[Saved entries]
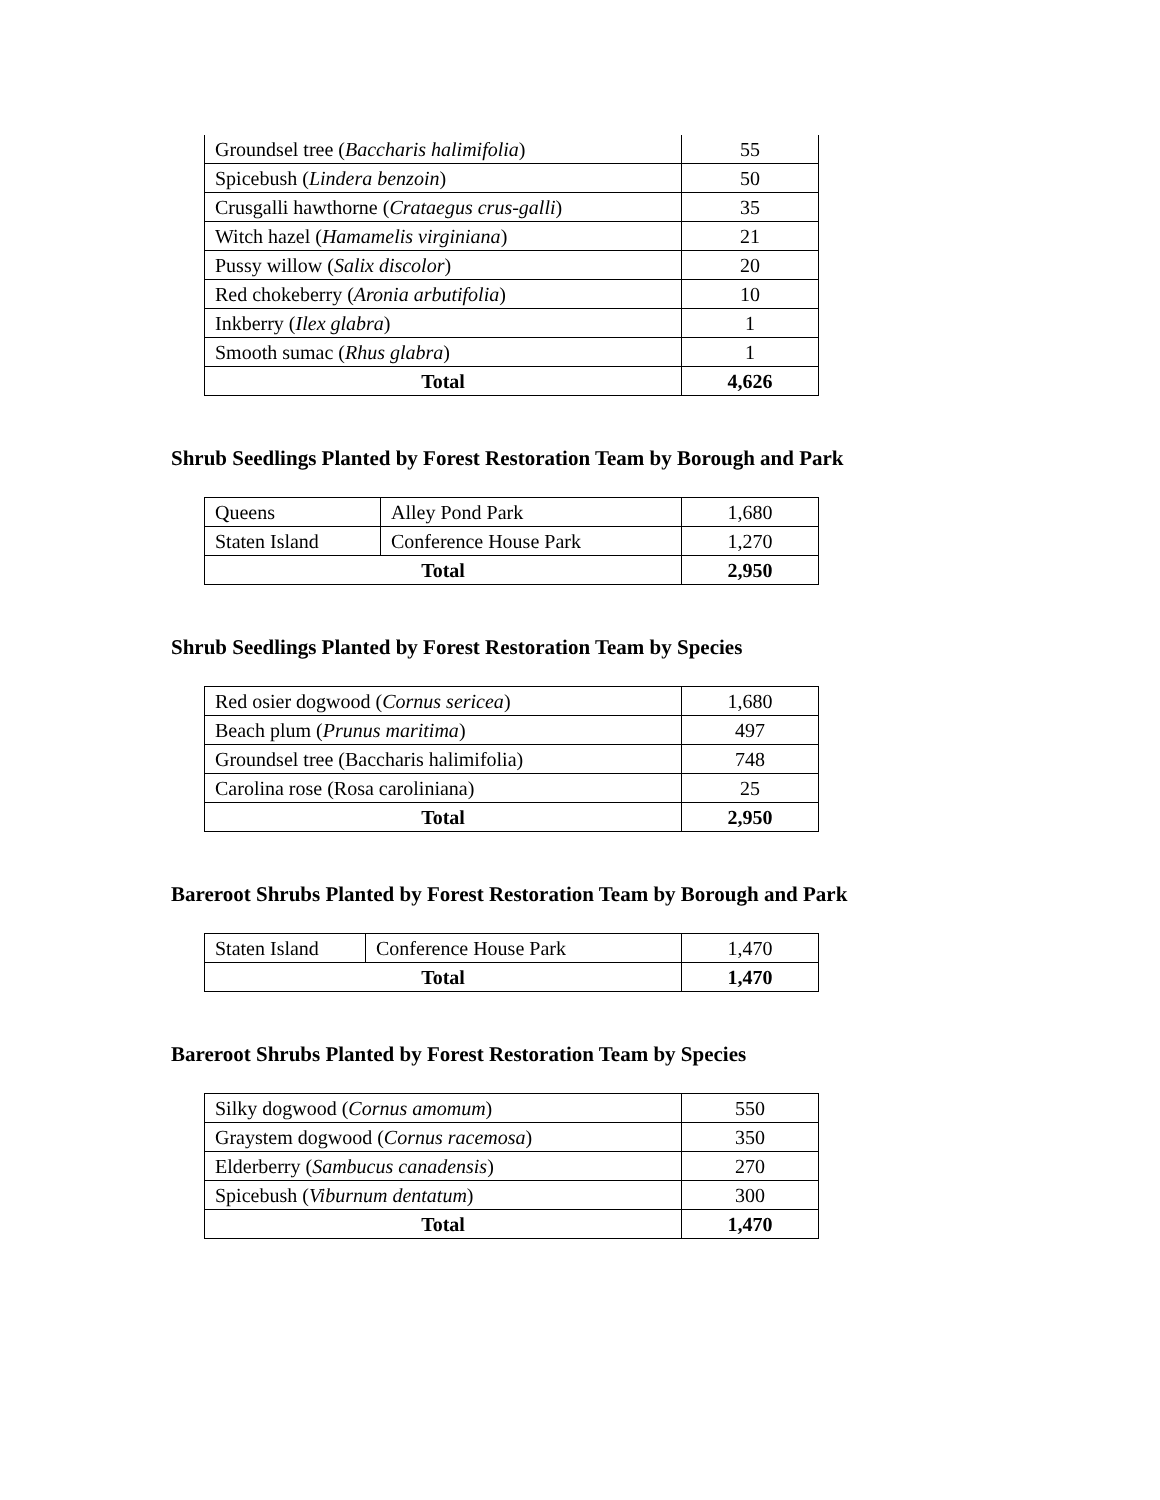| Groundsel tree ( Baccharis halimifolia ) | 55 |
| Spicebush ( Lindera benzoin ) | 50 |
| Crusgalli hawthorne ( Crataegus crus-galli ) | 35 |
| Witch hazel ( Hamamelis virginiana ) | 21 |
| Pussy willow ( Salix discolor ) | 20 |
| Red chokeberry ( Aronia arbutifolia ) | 10 |
| Inkberry ( Ilex glabra ) | 1 |
| Smooth sumac ( Rhus glabra ) | 1 |
| Total | 4,626 |
Shrub Seedlings Planted by Forest Restoration Team by Borough and Park
| Queens | Alley Pond Park | 1,680 |
| Staten Island | Conference House Park | 1,270 |
| Total | | 2,950 |
Shrub Seedlings Planted by Forest Restoration Team by Species
| Red osier dogwood ( Cornus sericea ) | 1,680 |
| Beach plum ( Prunus maritima ) | 497 |
| Groundsel tree (Baccharis halimifolia) | 748 |
| Carolina rose (Rosa caroliniana) | 25 |
| Total | 2,950 |
Bareroot Shrubs Planted by Forest Restoration Team by Borough and Park
| Staten Island | Conference House Park | 1,470 |
| Total | | 1,470 |
Bareroot Shrubs Planted by Forest Restoration Team by Species
| Silky dogwood ( Cornus amomum ) | 550 |
| Graystem dogwood ( Cornus racemosa ) | 350 |
| Elderberry ( Sambucus canadensis ) | 270 |
| Spicebush ( Viburnum dentatum ) | 300 |
| Total | 1,470 |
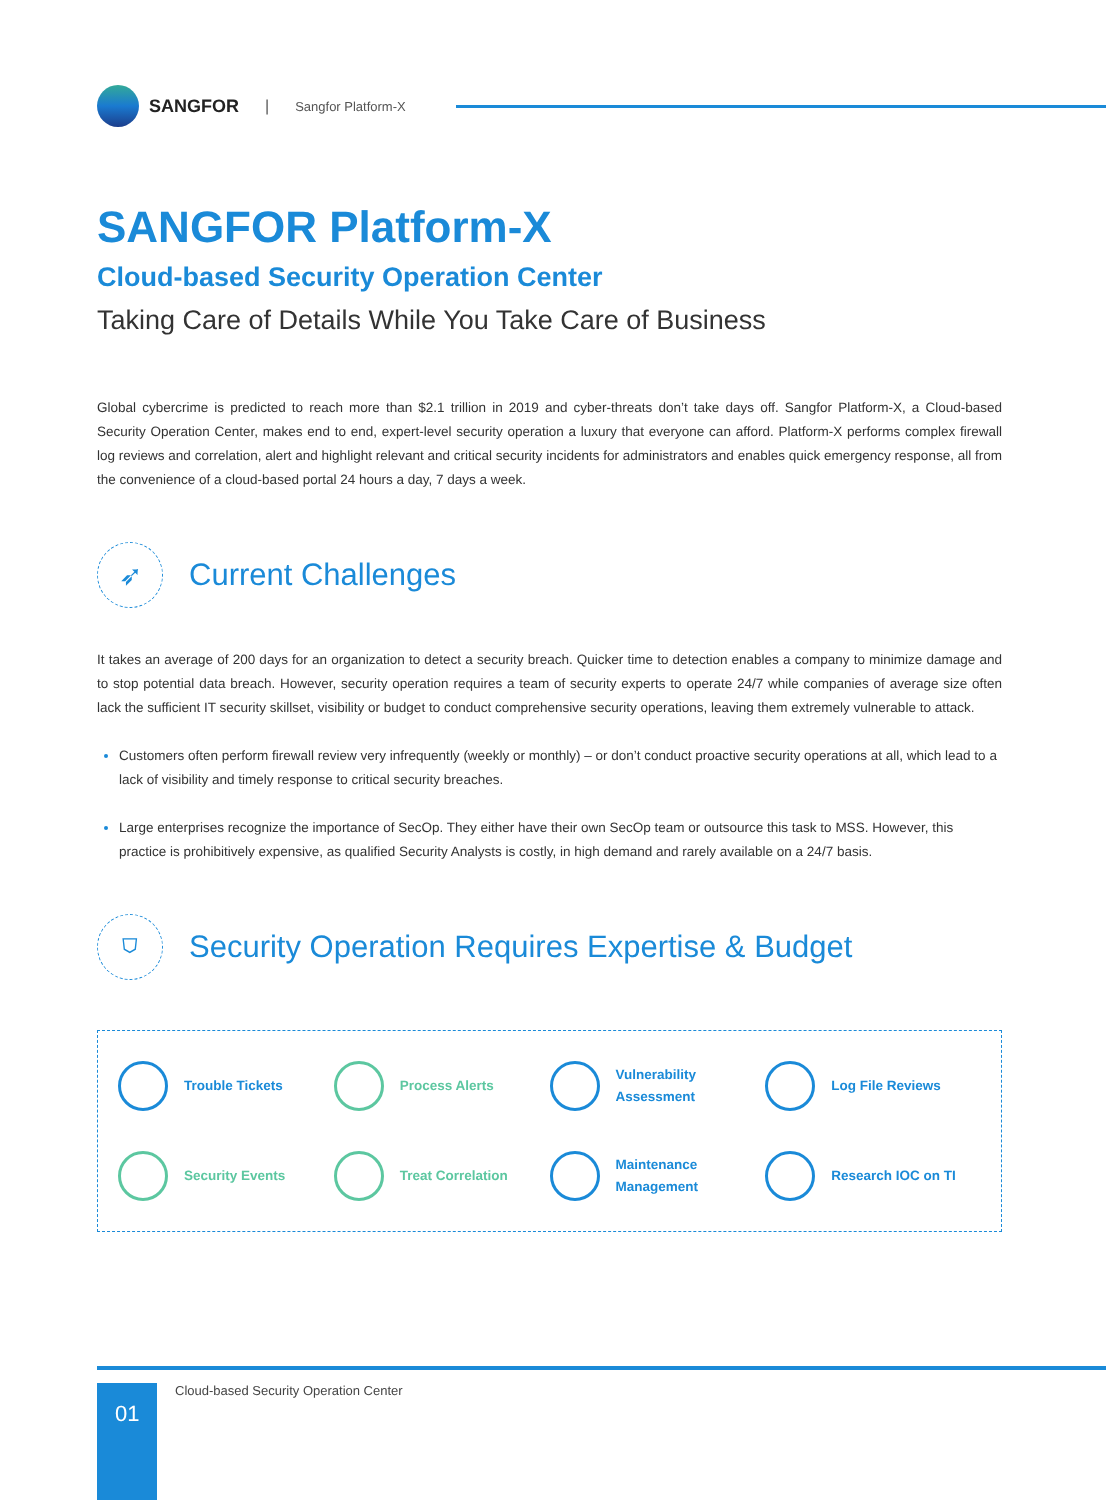SANGFOR | Sangfor Platform-X
SANGFOR Platform-X
Cloud-based Security Operation Center
Taking Care of Details While You Take Care of Business
Global cybercrime is predicted to reach more than $2.1 trillion in 2019 and cyber-threats don’t take days off. Sangfor Platform-X, a Cloud-based Security Operation Center, makes end to end, expert-level security operation a luxury that everyone can afford. Platform-X performs complex firewall log reviews and correlation, alert and highlight relevant and critical security incidents for administrators and enables quick emergency response, all from the convenience of a cloud-based portal 24 hours a day, 7 days a week.
➶
Current Challenges
It takes an average of 200 days for an organization to detect a security breach. Quicker time to detection enables a company to minimize damage and to stop potential data breach. However, security operation requires a team of security experts to operate 24/7 while companies of average size often lack the sufficient IT security skillset, visibility or budget to conduct comprehensive security operations, leaving them extremely vulnerable to attack.
Customers often perform firewall review very infrequently (weekly or monthly) – or don’t conduct proactive security operations at all, which lead to a lack of visibility and timely response to critical security breaches.
Large enterprises recognize the importance of SecOp. They either have their own SecOp team or outsource this task to MSS. However, this practice is prohibitively expensive, as qualified Security Analysts is costly, in high demand and rarely available on a 24/7 basis.
⛉
Security Operation Requires Expertise & Budget
Trouble Tickets
Process Alerts
Vulnerability
Assessment
Log File Reviews
Security Events
Treat Correlation
Maintenance
Management
Research IOC on TI
01
Cloud-based Security Operation Center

**Work to complete:**
Retype the records above, but only those lines that fall between the line containing "Global cybercrime is" and the line containing "Current Challenges", with both of those lines included, exactly as written.

**Solution for this exercise:**
Global cybercrime is predicted to reach more than $2.1 trillion in 2019 and cyber-threats don’t take days off. Sangfor Platform-X, a Cloud-based Security Operation Center, makes end to end, expert-level security operation a luxury that everyone can afford. Platform-X performs complex firewall log reviews and correlation, alert and highlight relevant and critical security incidents for administrators and enables quick emergency response, all from the convenience of a cloud-based portal 24 hours a day, 7 days a week.
➶
Current Challenges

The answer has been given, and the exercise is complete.